Housing: Attacking the Wrong Enemy

Construction of new buildings in the Barcelona neighborhood of Vallcarca.
25/04/2025
Catedràtic d'Història i Institucions Econòmiques del Departament d'Economia i Empresa de la Universitat Pompeu Fabra. Director d'ESCI-UPF
3 min

The problem of access to housing is gaining such public prominence that it demands more data, more reflection, and more analysis so as not to strike in the dark. I recall a few facts that can be quantified.

Catalonia, with its six million inhabitants, was a demographic reality from 1980 to 2000. This coincided with stable populations, without significant immigration or emigration, and a falling birth rate that led to a historically exceptional demographic stability. Access to the European Economic Community gave a strong boost to economic growth—improving GDP per capita—without the addition of immigration. It was a golden age, and people probably didn't sufficiently realize how unrepeatable it was. Access to housing was not a public issue.

Immigration grew significantly from the moment the country joined the euro, giving rise to a cycle of population growth, with a strong demand for housing, which was met by a supply generously financed by financial institutions, mainly savings banks. But the 2008 financial crisis swept everything away like a great flood and impoverished Catalonia for about eight years. Eight more have passed, and many parameters have not recovered. Of course, during the years 2008-2016, and beyond, there was no talk of a housing crisis. But a new wave of immigration, simultaneous with a sharp wage devaluation facilitated by the PP's 2012 labor reform, upset the balance of the housing market.

In the latest edition for the year 2023 of the valuable Report on the housing sector in Catalonia, prepared by the Housing Secretariat of the Generalitat of Catalonia, contains, as in all previous editions, a formidable history of what has happened with all the elements that affect housing. I would like to highlight a few, which will be particularly striking to anyone who consults this report.

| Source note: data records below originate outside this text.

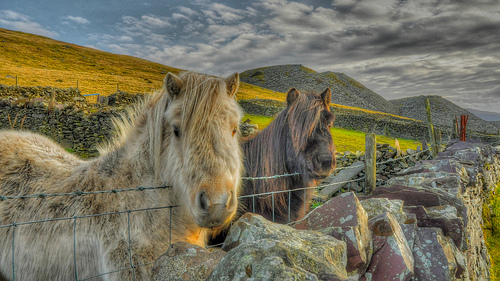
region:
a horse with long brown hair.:
[4, 62, 256, 279]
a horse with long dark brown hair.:
[223, 88, 358, 233]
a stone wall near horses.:
[151, 140, 498, 280]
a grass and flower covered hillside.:
[1, 29, 497, 145]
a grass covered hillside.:
[221, 62, 498, 123]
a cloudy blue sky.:
[1, 0, 495, 115]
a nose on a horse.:
[181, 192, 248, 229]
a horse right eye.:
[160, 108, 195, 153]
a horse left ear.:
[315, 80, 337, 119]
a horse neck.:
[98, 143, 155, 280]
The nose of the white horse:
[195, 186, 238, 210]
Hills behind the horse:
[253, 61, 473, 118]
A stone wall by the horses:
[347, 153, 485, 265]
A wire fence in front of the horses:
[17, 193, 159, 258]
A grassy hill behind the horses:
[14, 44, 114, 84]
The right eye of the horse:
[164, 120, 194, 135]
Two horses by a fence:
[0, 75, 362, 271]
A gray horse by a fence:
[244, 88, 336, 209]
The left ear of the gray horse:
[322, 85, 331, 107]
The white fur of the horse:
[19, 138, 53, 162]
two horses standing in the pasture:
[5, 67, 375, 280]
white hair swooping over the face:
[172, 71, 236, 154]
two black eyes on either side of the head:
[162, 118, 247, 145]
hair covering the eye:
[285, 84, 326, 154]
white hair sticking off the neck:
[83, 97, 142, 159]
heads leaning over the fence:
[115, 68, 357, 225]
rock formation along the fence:
[139, 129, 499, 280]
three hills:
[243, 52, 474, 125]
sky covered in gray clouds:
[4, 0, 499, 110]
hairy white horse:
[3, 70, 255, 280]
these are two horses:
[1, 85, 350, 211]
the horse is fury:
[0, 62, 246, 244]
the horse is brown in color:
[189, 125, 230, 176]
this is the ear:
[161, 67, 188, 93]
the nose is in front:
[193, 186, 237, 210]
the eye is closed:
[282, 103, 312, 145]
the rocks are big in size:
[341, 173, 453, 264]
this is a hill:
[268, 65, 347, 84]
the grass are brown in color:
[33, 45, 87, 79]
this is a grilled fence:
[80, 186, 152, 278]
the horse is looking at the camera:
[0, 55, 262, 221]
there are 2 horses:
[19, 51, 363, 211]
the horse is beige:
[2, 67, 262, 253]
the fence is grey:
[2, 179, 193, 256]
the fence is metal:
[0, 167, 176, 238]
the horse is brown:
[244, 82, 342, 190]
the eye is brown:
[212, 114, 253, 143]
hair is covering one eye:
[264, 97, 345, 153]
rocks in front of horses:
[252, 181, 492, 271]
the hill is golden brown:
[4, 27, 162, 88]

The first is spectacularly summarized by the following data. In the Catalonia of six million, between thirty thousand and sixty thousand homes were built and completed annually (p. 35, G.1.1). During the speculative frenzy of the years 2002-2006, one hundred and twenty thousand homes were started annually, but never more than eighty thousand were completed in a year. The crisis collapsed initiatives to build new homes. In 2013, only 3,036 were started. By 2023, only 14,418 will have been started (p. 35, Q.1.1), a far cry from the thirty thousand, forty thousand, fifty thousand, or sixty thousand that were started between 1990 and 2008. strong.

The report itself devotes considerable attention to the rental market. We discover, as expected, that the number of homes rented each year has behaved inversely to the construction of new homes (p. 79, G.3.2.4). Rental housing rose sharply during the real estate and financial crisis (from 30,000 in 2000 to 150,000 in 2013) and has remained at similar levels ever since.

And how much are they renting for? The Report measures this from 1984 for the city of Barcelona. It compiles a series of average rents per square meter per month (p. 79, I Q.3.2.3), in current euros, which accurately reflects the current situation, reflecting the crises of the last 40 years: the post-Olympic crisis, the real estate and financial crisis, and the major lockdown during COVID. With admirable rigor, they take care to transform—deflate—current euros into constant euros. What emerges (p. 80, G.3.2.5) is spectacular: since the peak in 1992, the new peaks that can be detected are practically identical. In other words, average rents in Barcelona have changed very little in real terms for more than thirty years.

I was able to confirm this by looking at how the housing cost (rent) index within the cost of living index (CLI) has behaved in Catalonia: between December 2008 and December 2024, both rose by 38%. Even if we look at how the housing price index (new and used sales) and the CLI compare, we find that between the same dates, when the CLI rose by 38%, the housing price index only rose by 14%. It doesn't seem that the housing problem is due to its price.

Another spectacular graph (p. 101, G.4.2.1) clearly shows how minuscule the promotion of public housing has been since the real estate and financial crisis, that is, since 2010.

In short: from the data we can solve what we are attacking. The solution does not seem to come from more controls and restrictions on private initiative, both in construction and rental, but from more incentives, and also from greater public initiative.